Submitted by giulio quaggiotto on
Wow! Thank you everyone for the great comments. I was particularly intrigued by the tension between building in-house capacity and changing the culture from inside (David, Georg and Pete) vs. collaborating with specialised external agencies (Prasanna). Need to put some more thinking into this - a topic certainly worth exploring. David: I used to be very pessimistic about visualisation and crowdsourcing, but recent examples I came across both here at the Bank (see bit.ly/42NdFT and bit.ly/2eXrJl) and outside (e.g. bit.ly/1Rrgn4 and http://bit.ly/2b2Q5u) have made me somewhat more hopeful. Johannes: totally agree on privacy (and, incidentally, the other intersting issue of managing multiple identities). As for overload, i think that this is where developing tools to identify and make sense of patterns is a whole new industry waiting to service the development sector. Pete: "Only when the behemoths .. have become so porous and interconnected as to be unrecognisable will development squared seep through the cracks!". Amen to that! Cheers, Giulio

Submitted by Paul on
Interesting post. Just as not all wisdom resides within the walls of organized development agencies (including the World Bank), not everything outside is 'wise'. To take full advantage of technology-enabled 'wisdom' (knowledge and information are far less interesting from a results perspective), we will have to get the culture of collaboration right, starting with ourselves. As long as the Bank is a knowledge archipeligo, without incentives for true interdisciplinarity, we will never be able to draw on the new tools and new collaborations they make possible. And as long as remote data using handheld devices is priced at predatory rates, it's hard to imagine taking full advantage of them. Yes, the future is coming, but there are some hurdles ahead: a truly collaborative culture, with far less secrecy (viz, 'committees' looking at the Matrix) is a first step.

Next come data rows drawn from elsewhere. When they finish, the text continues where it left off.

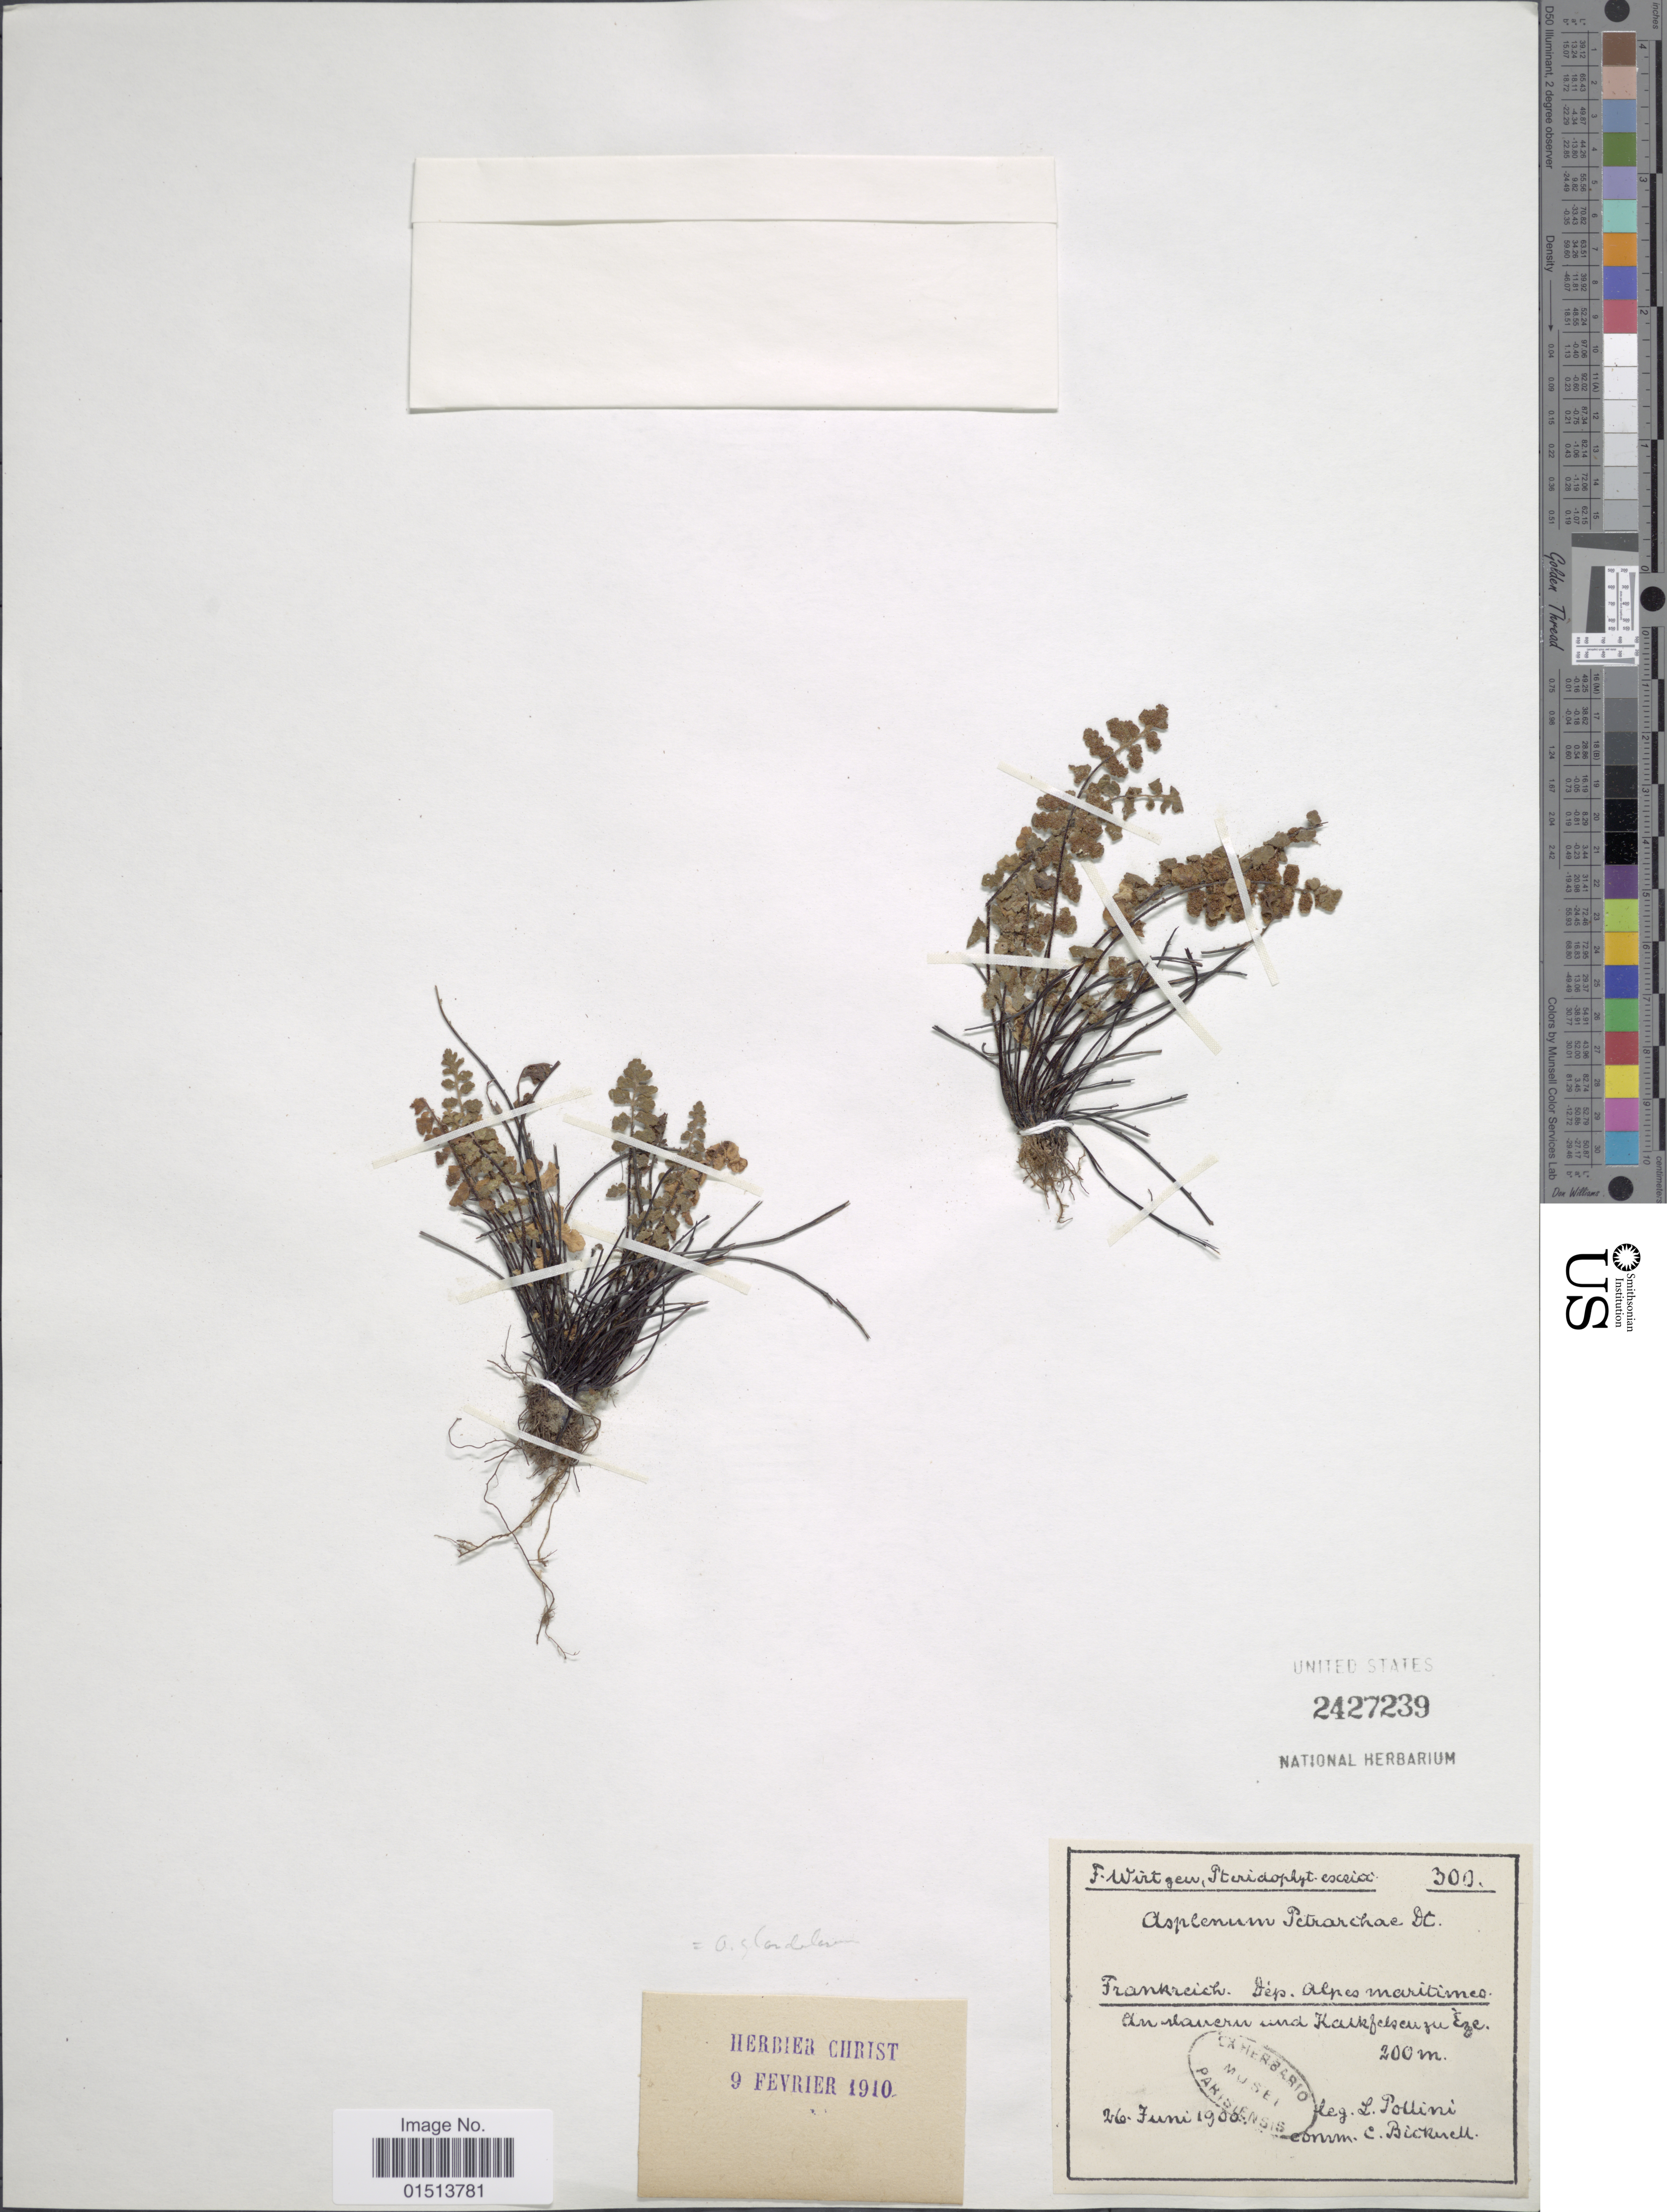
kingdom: Plantae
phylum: Tracheophyta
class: Polypodiopsida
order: Polypodiales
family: Aspleniaceae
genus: Asplenium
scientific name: Asplenium glandulosum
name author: Loisel.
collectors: L. Pollini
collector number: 300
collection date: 1900-06-26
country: France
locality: Dep. Alpes maritimes, au slauern und Kalkfelsen du Eze. [interpreted]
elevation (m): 200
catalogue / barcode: US 2427239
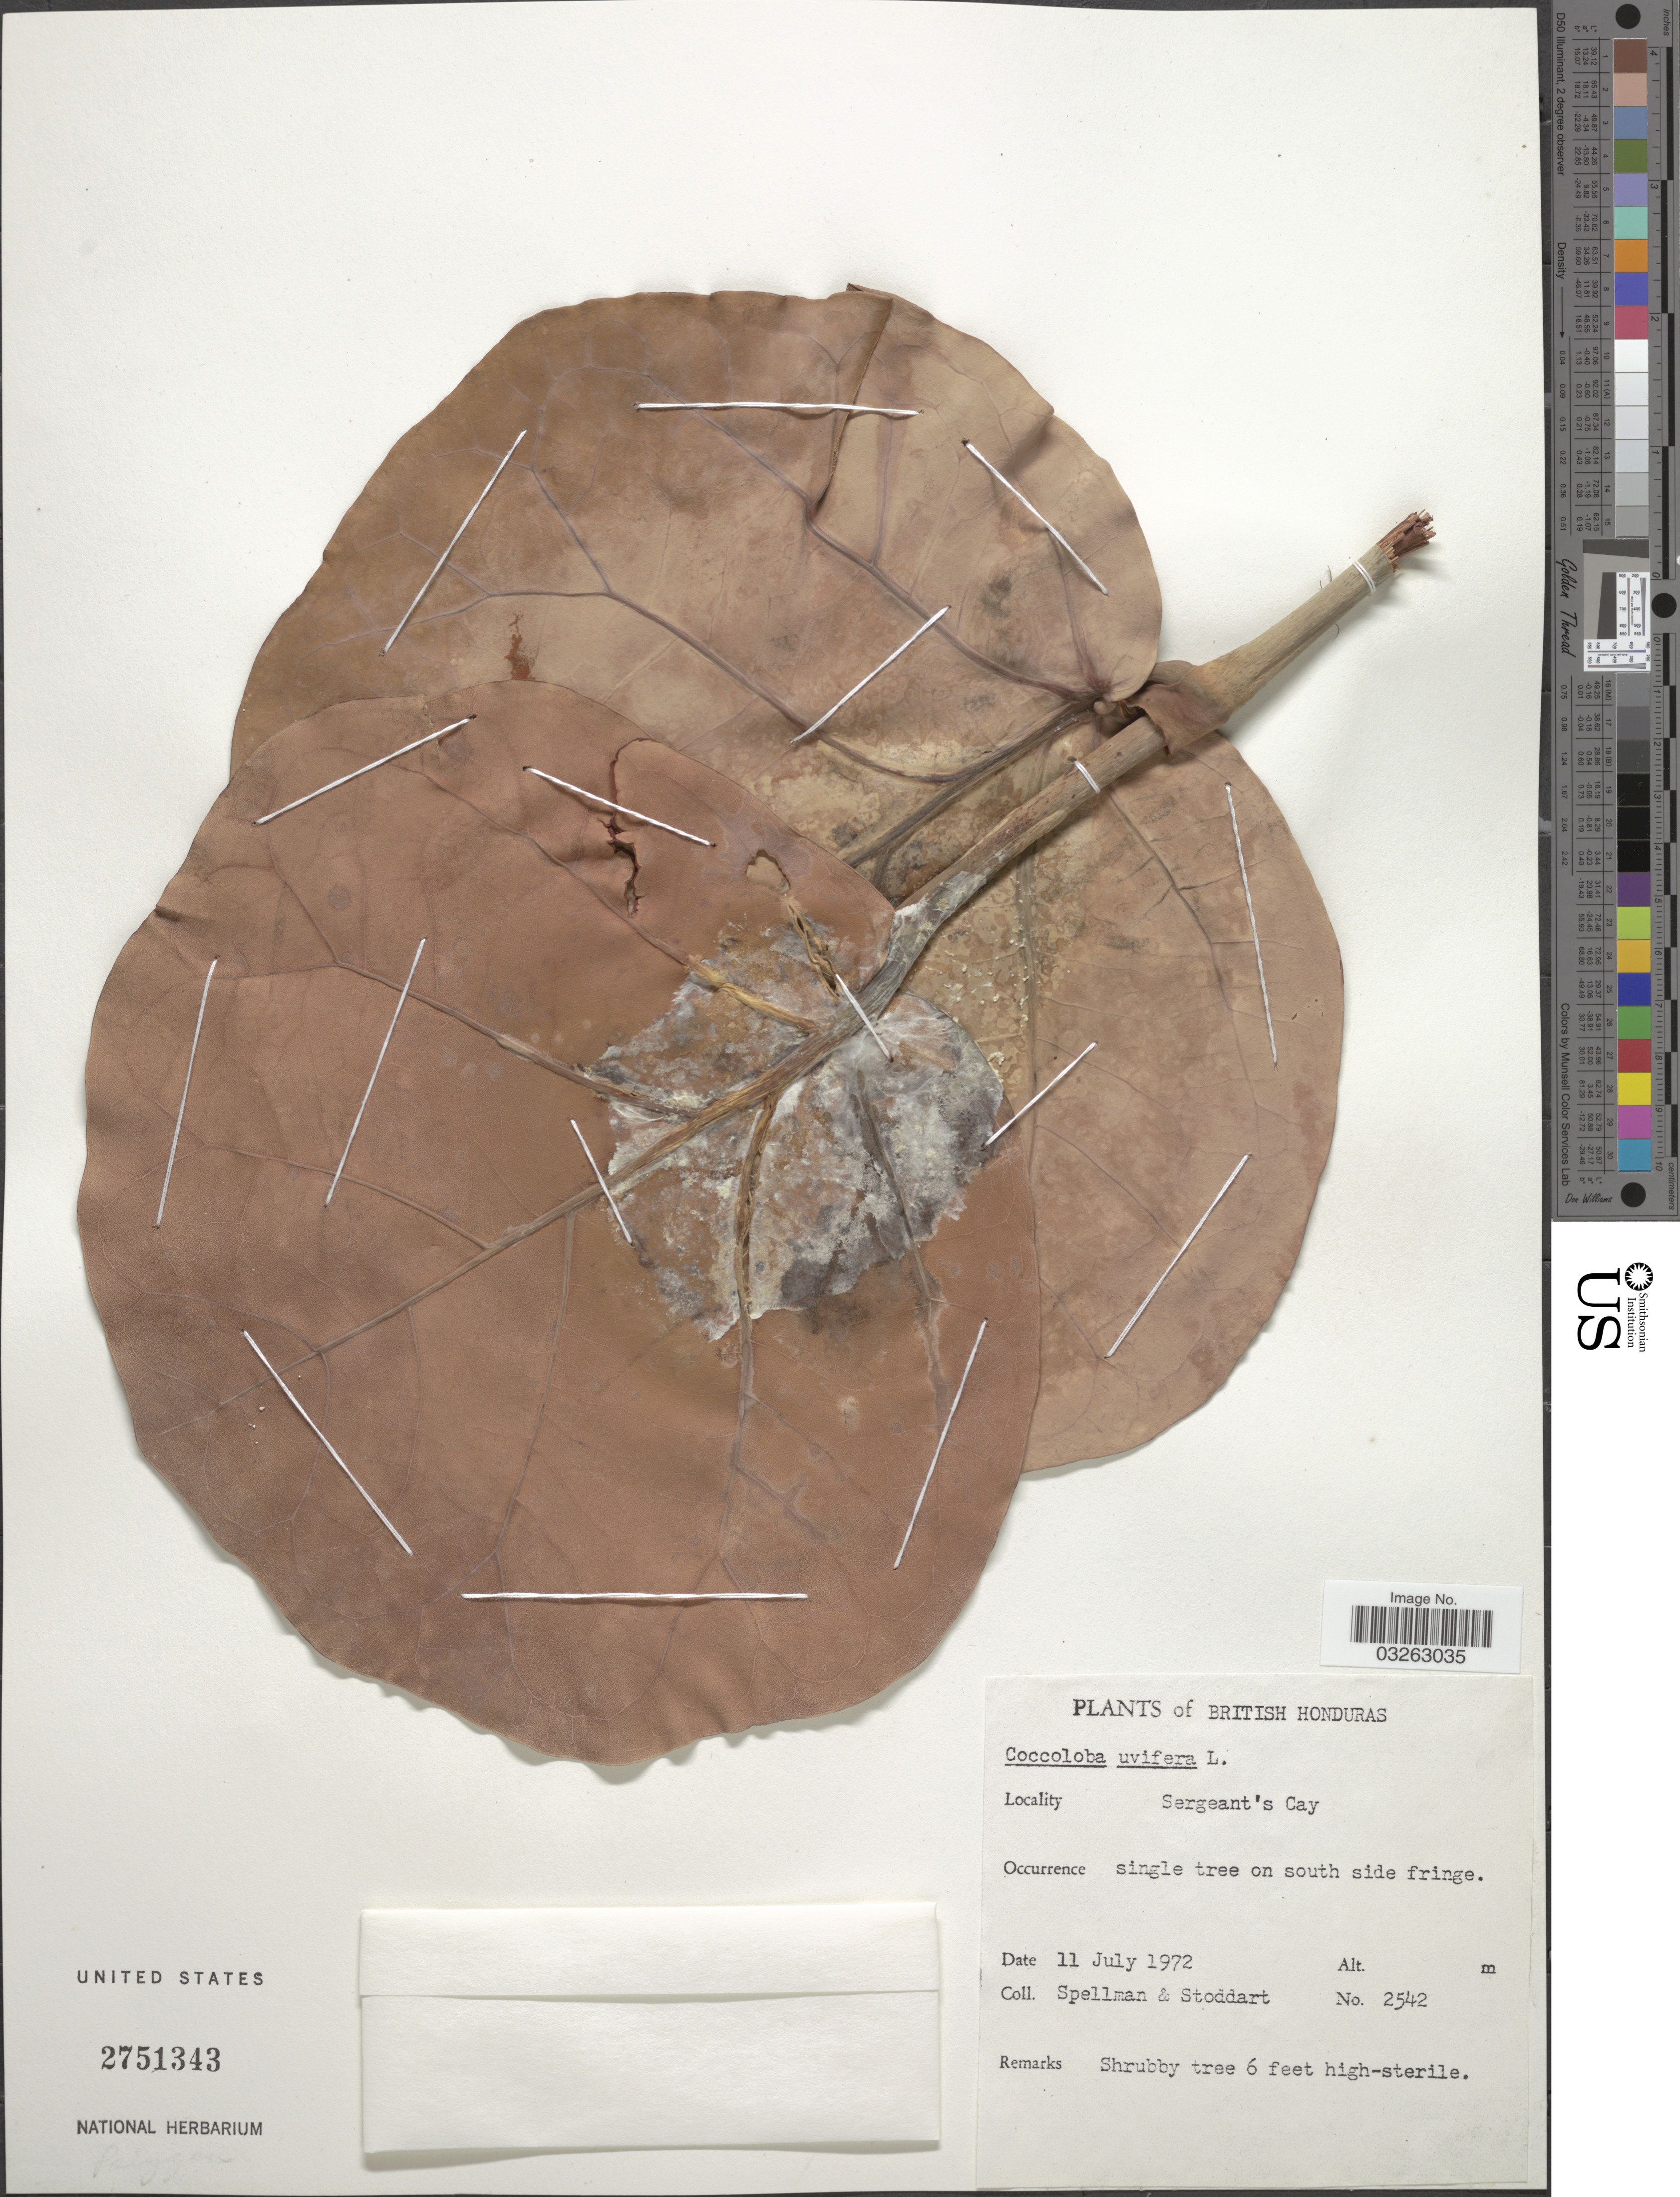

Great inspiring post as usual! Yes indeed these changes are quite promising, particular that former high technology now get potentially in the hands of almost every citizen. What will that mean for example for monitoring and evaluation? Check Ushahidi latest project: Stop Stockouts! Tracking medicine stockouts in Kenya, Malawi, Uganda and Zambia. http://stopstockouts.org/ushahidi/ But I also want to add some critical reflections. We need better filters. Unfortunately this is yet widely missing and I do not believe the semantic web will help so much. So how can we leverage the social web to get more accurate and concrete information? Because the attention span of people in the 160 character world and with many mails in the inbox is very little. More channels and more information need even more urgent some better filters.

Submitted by giulio quaggiotto on
Thanks Chris, LOVE the Ushahidi example. A perfect case of acting on development's "information shadow". And as for filters: yes, I totally agree (this reminds me about your post on social networks overload!). This is why I am so intrigued by the work of the WebEcology project, which is really taking pattern analysis to a different level. Watch out for an upcoming post referring to both "web attention" and "web intention" deficit disorder . Both potentially big issues for a sector so largely depending on attracing people's attention and persuading them to take action.